| Passage provided |
+ + +

> I just cannot see that we are going to be interested in using this 
system - it is flawed!
T

One word- MacDonald's

The advertising Campain will see your patients politely (LOL) requesting you
do the nice bright warm fuzzy and friendly thing the Government tells them
we will do for them 'EFPOS same day medicare rebates'. If we don't do it who
will be the big bad greedy selfish Doctors/medical centre. 

I will be happy to tell people that the government forgot to mention we Can
take the gap only IF the Government removed the real problem- stupid
Medicare restrictions. I might be tempted to mention that gap billing won't
cost $50 million P.A. and would need a 20 Million advertising budget to
misinform people.


MacDonald's is bad for you, so is the EFPOS rebates. Thick shake with that
sir/madam?

+ + +

In the post on EFPOS Medicare rebates, what does the writer say the government's advertising campaign tells patients doctors will do for them?

+ + +

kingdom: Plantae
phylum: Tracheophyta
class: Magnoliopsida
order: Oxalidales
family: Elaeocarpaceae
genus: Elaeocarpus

+ + +

| Answer to this task |
Provide "EFPOS same day medicare rebates."